Estaba en el camino de la Molina. «Es por aquí.» Lo había recorrido en automóvil. No se perdería. Perderse no era el problema. «Mis piernas», pero trataba de no pensar. A ambos lados de la pista, los campos de algodón le parecían demasiado grandes. Miraba también algunos avisos pintados en ¡os muros que encerraban los cultivos: «Champagne Poblete». Los leía en voz alta. «¿Cuántos avisos faltarán para llegar a Chaclacayo?» Pedaleaba. «El Perú es uno de los primeros productores de algodón en el mundo. Egipto. Geografía.» Nuevamente empezó a contar los avisos: «Vinos Santa Marta», pero su pie derecho resbaló por un costado del pedal, y sintió un ardor en el tobillo. Se detuvo, y descendió de la bicicleta: tenía una pequeña herida en el tobillo, bajo la media. No era nada. Descansó un momento, montó en la bicicleta, y le costó trabajo empezar nuevamente a pedalear.

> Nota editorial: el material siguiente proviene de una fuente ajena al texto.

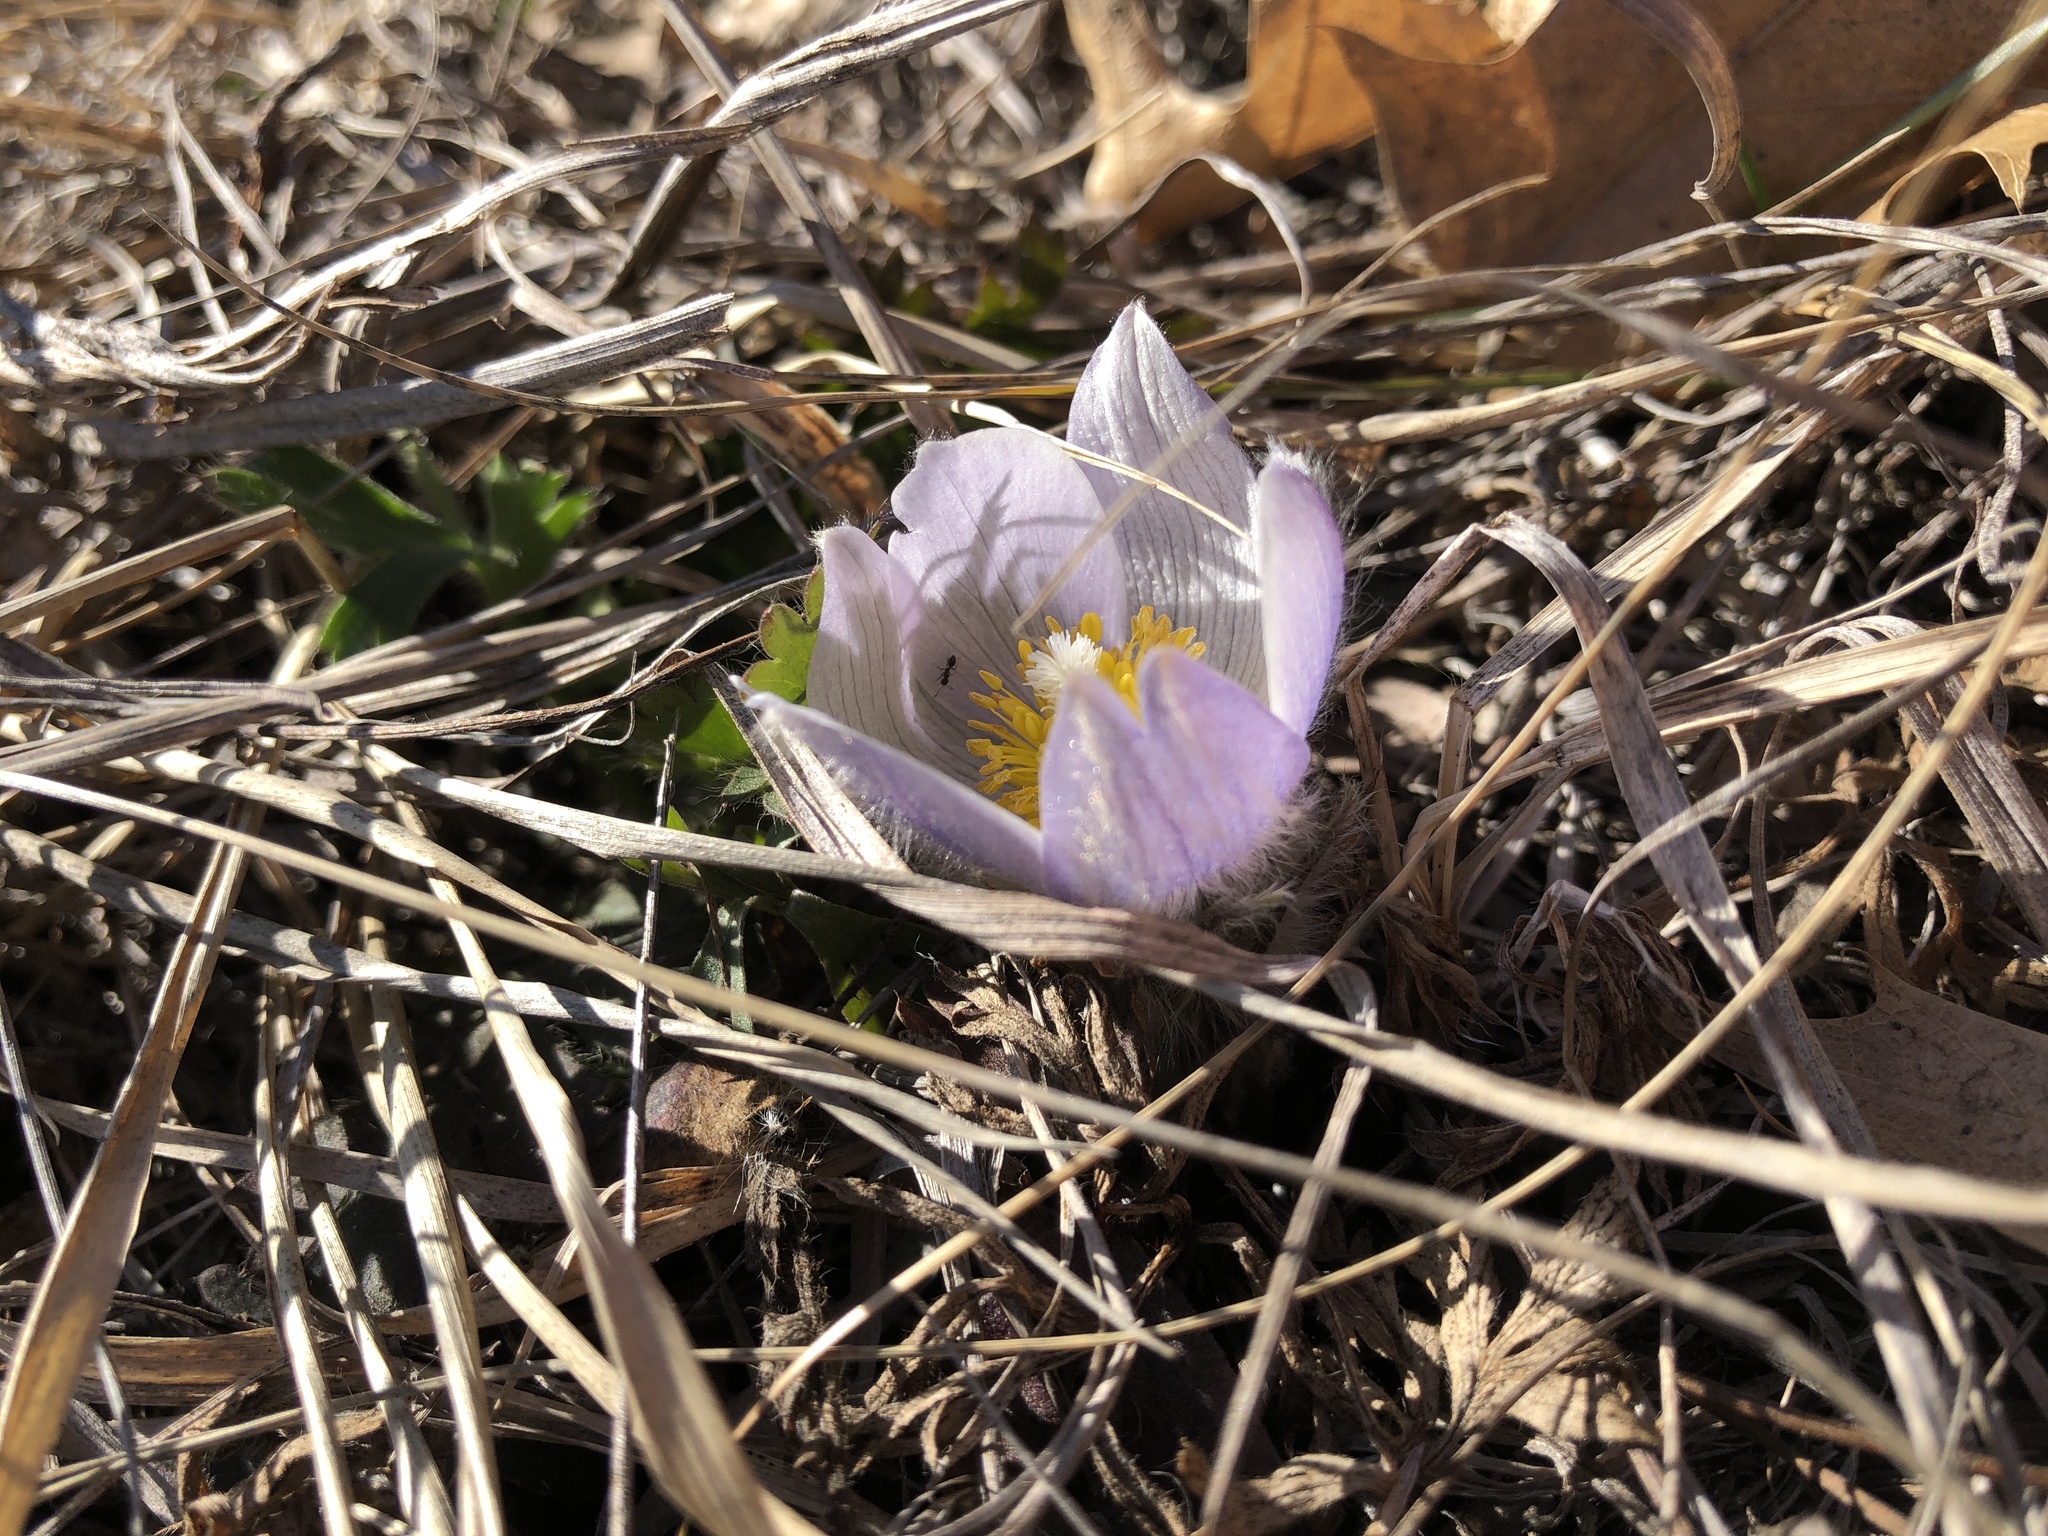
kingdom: Plantae
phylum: Tracheophyta
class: Magnoliopsida
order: Ranunculales
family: Ranunculaceae
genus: Pulsatilla
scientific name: Pulsatilla nuttalliana
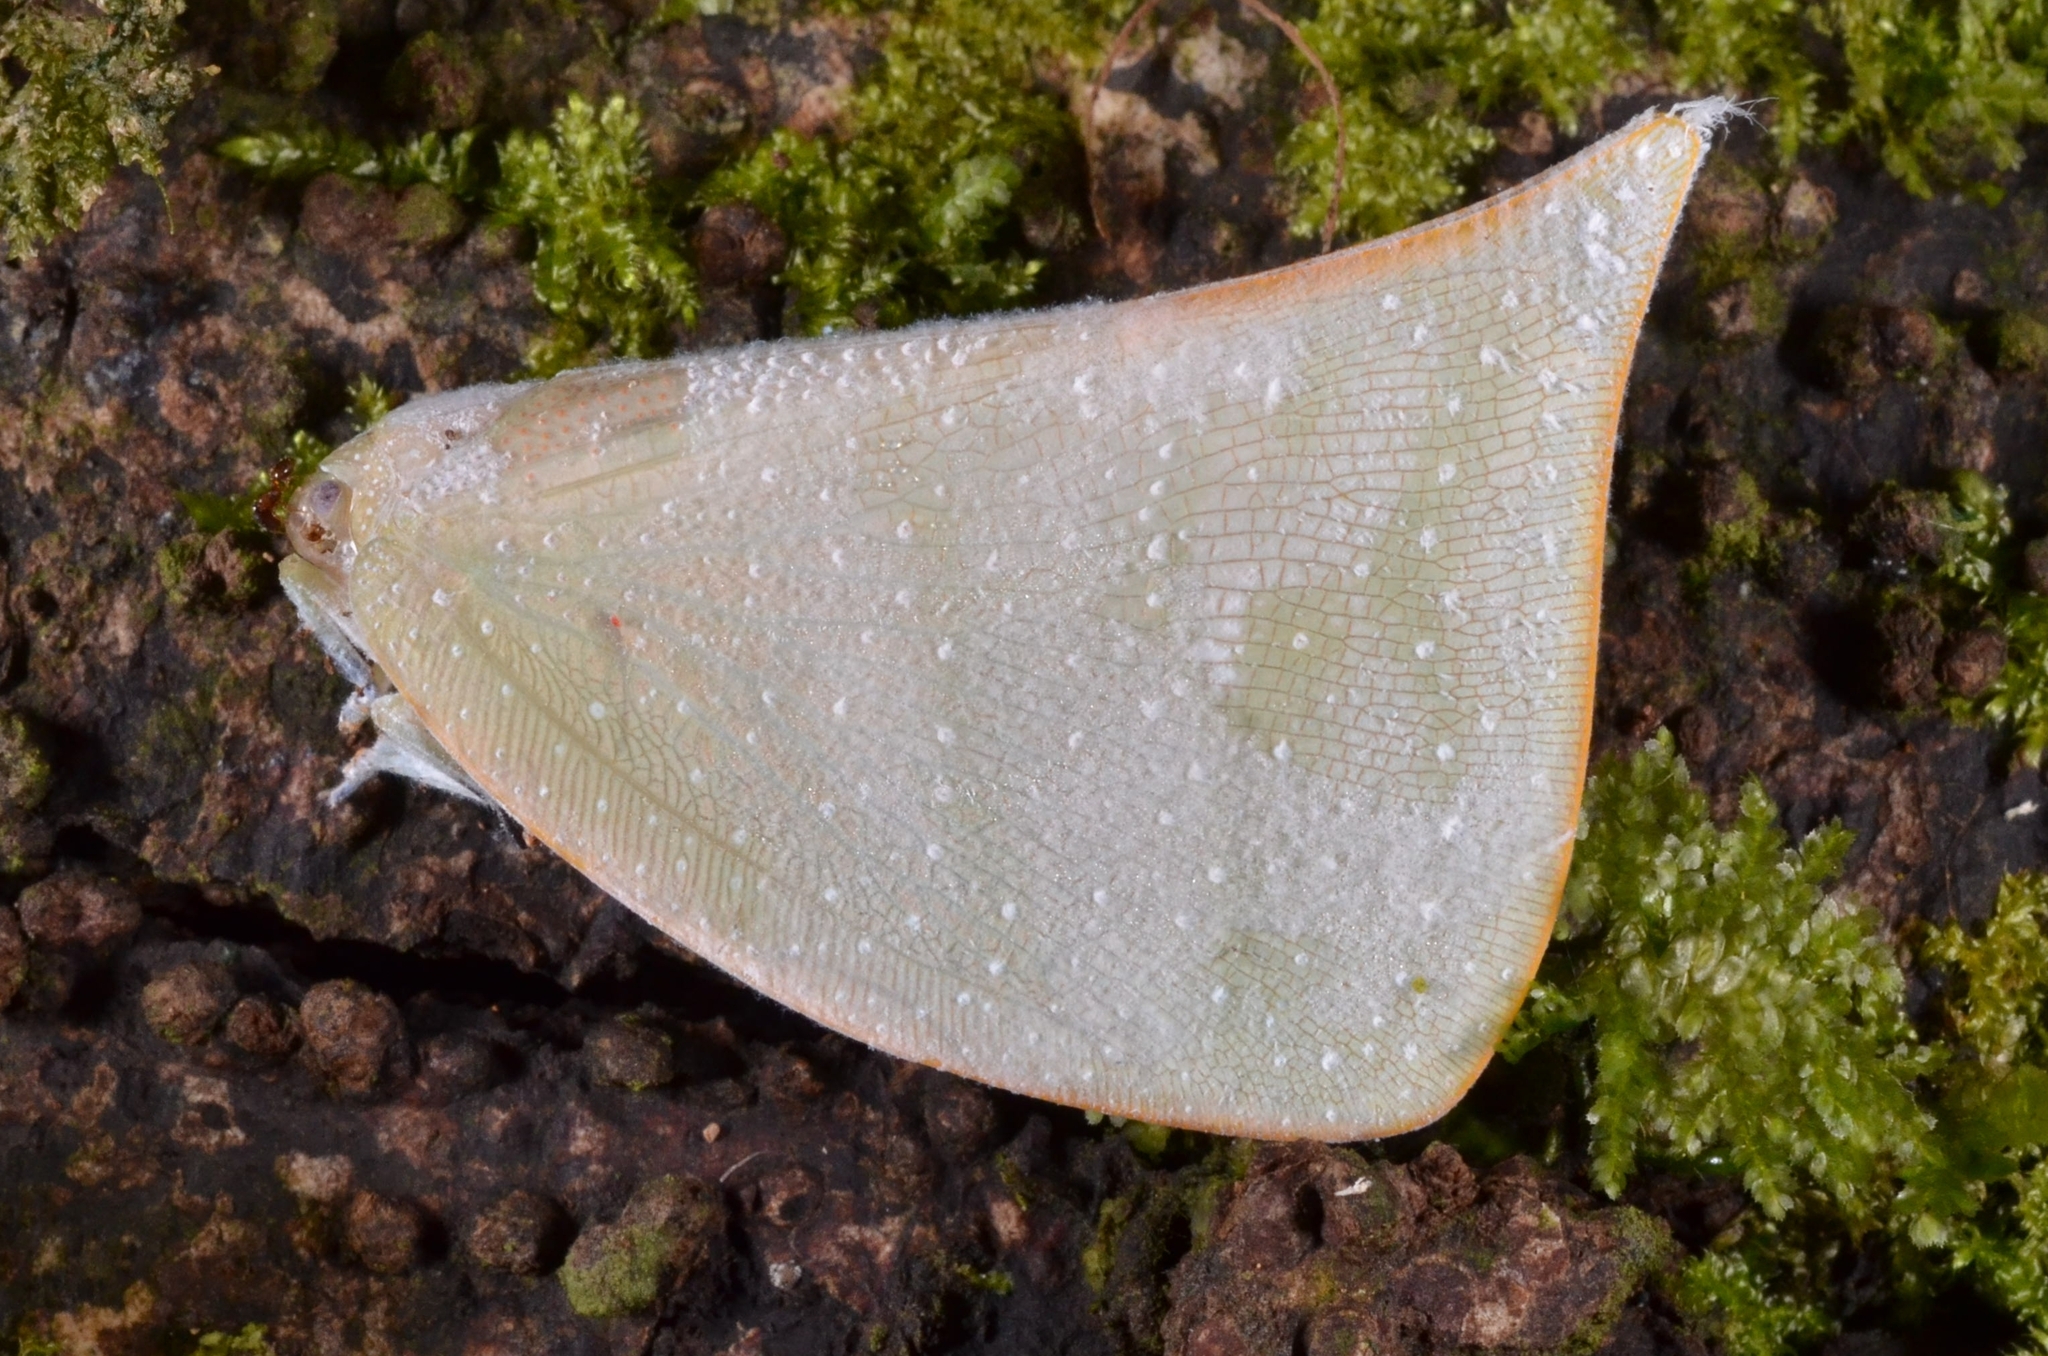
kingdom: Animalia
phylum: Arthropoda
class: Insecta
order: Hemiptera
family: Flatidae
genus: Colobesthes
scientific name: Colobesthes falcata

Había llegado a la carretera Central. Eran las once de la mañana, y tuvo que descansar. Descendió de la bicicleta, dejándola caer sobre la tierra, y se sentó sobre una piedra, a un lado del camino. Desde allí veía los automóviles y camiones pasar en una y otra dirección: subían hacia la sierra, o bajaban hacia la costa, hacia Lima. Le hubiera gustado conversar con alguien, pero, a su lado, la bicicleta descansaba inerte. Pensaba en su perro, y en cómo le hablaba, a veces, cuando estaban solos en el jardín de su casa. Cogió una piedra que estaba al alcance de su mano, y vio salir de debajo de ella una araña. Era una araña negra y peluda, y se había detenido a unos cincuenta centímetros a su derecha. La miraba: «Pica», pensó. Vio, hacia su izquierda, otra piedra, y decidió cogerla. Estiró el brazo, pero se detuvo. Volteó y miró a la araña nuevamente: continuaba inmóvil, y Manolo ya no pensaba matarla. Era preciso seguir adelante, pues se hacía cada vez más tarde, y aún faltaba la subida hasta Chaclacayo. «La peor parte.» Se puso de pie, y cogió la bicicleta. Montó, pero antes de empezar a pedalear, volteó una vez más para mirar a la araña: negra y peluda; la araña desaparecía bajo la piedra en que acababa de estar sentado. «No la he matado», se dijo, y empezó a pedalear.